§ **Task instructions**:
Could you filter the records below and return each line that holds "needing"?

*** Dataset entries ***

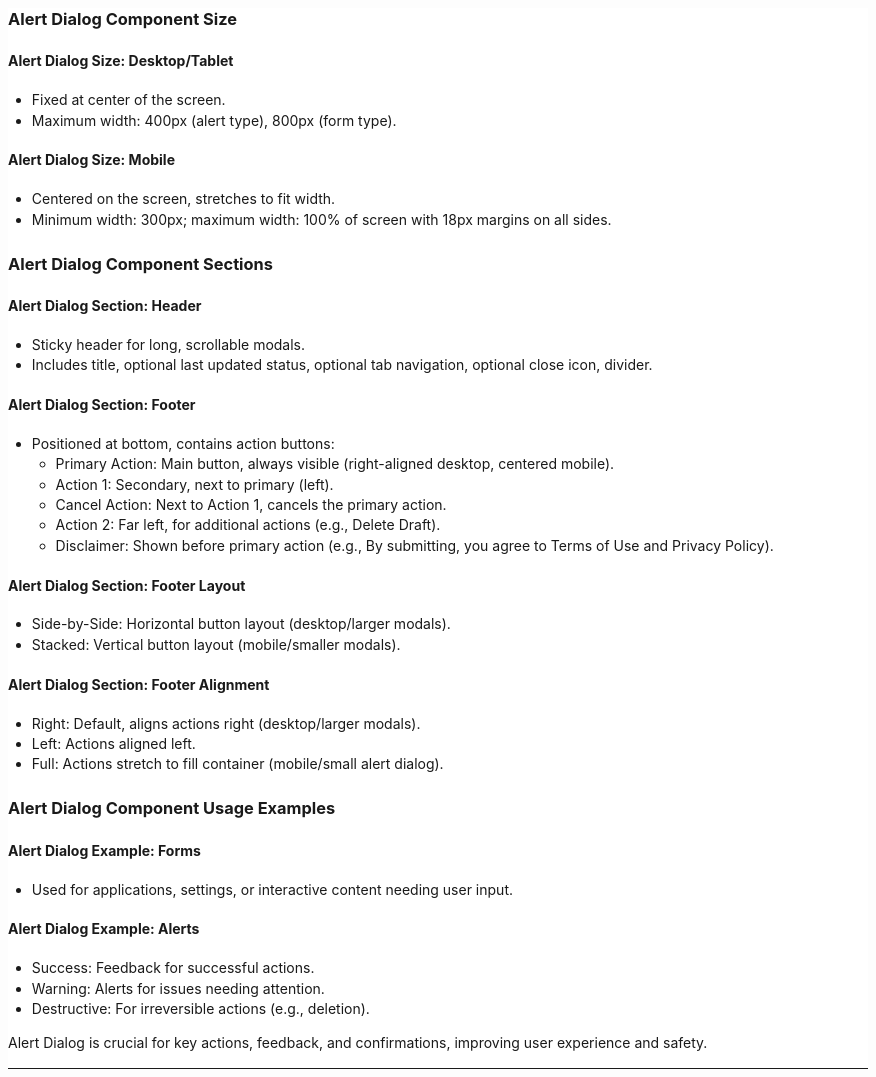 ### Alert Dialog Component Size

#### Alert Dialog Size: Desktop/Tablet

- Fixed at center of the screen.
- Maximum width: 400px (alert type), 800px (form type).

#### Alert Dialog Size: Mobile

- Centered on the screen, stretches to fit width.
- Minimum width: 300px; maximum width: 100% of screen with 18px margins on all sides.

### Alert Dialog Component Sections

#### Alert Dialog Section: Header

- Sticky header for long, scrollable modals.
- Includes title, optional last updated status, optional tab navigation, optional close icon, divider.

#### Alert Dialog Section: Footer

- Positioned at bottom, contains action buttons:
  - Primary Action: Main button, always visible (right-aligned desktop, centered mobile).
  - Action 1: Secondary, next to primary (left).
  - Cancel Action: Next to Action 1, cancels the primary action.
  - Action 2: Far left, for additional actions (e.g., Delete Draft).
  - Disclaimer: Shown before primary action (e.g., By submitting, you agree to Terms of Use and Privacy Policy).

#### Alert Dialog Section: Footer Layout

- Side-by-Side: Horizontal button layout (desktop/larger modals).
- Stacked: Vertical button layout (mobile/smaller modals).

#### Alert Dialog Section: Footer Alignment

- Right: Default, aligns actions right (desktop/larger modals).
- Left: Actions aligned left.
- Full: Actions stretch to fill container (mobile/small alert dialog).

### Alert Dialog Component Usage Examples

#### Alert Dialog Example: Forms

- Used for applications, settings, or interactive content needing user input.

#### Alert Dialog Example: Alerts

- Success: Feedback for successful actions.
- Warning: Alerts for issues needing attention.
- Destructive: For irreversible actions (e.g., deletion).

Alert Dialog is crucial for key actions, feedback, and confirmations, improving user experience and safety.

---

*** End of Dataset entries ***

§ **Solution to the exercise**:
- Used for applications, settings, or interactive content needing user input.
- Warning: Alerts for issues needing attention.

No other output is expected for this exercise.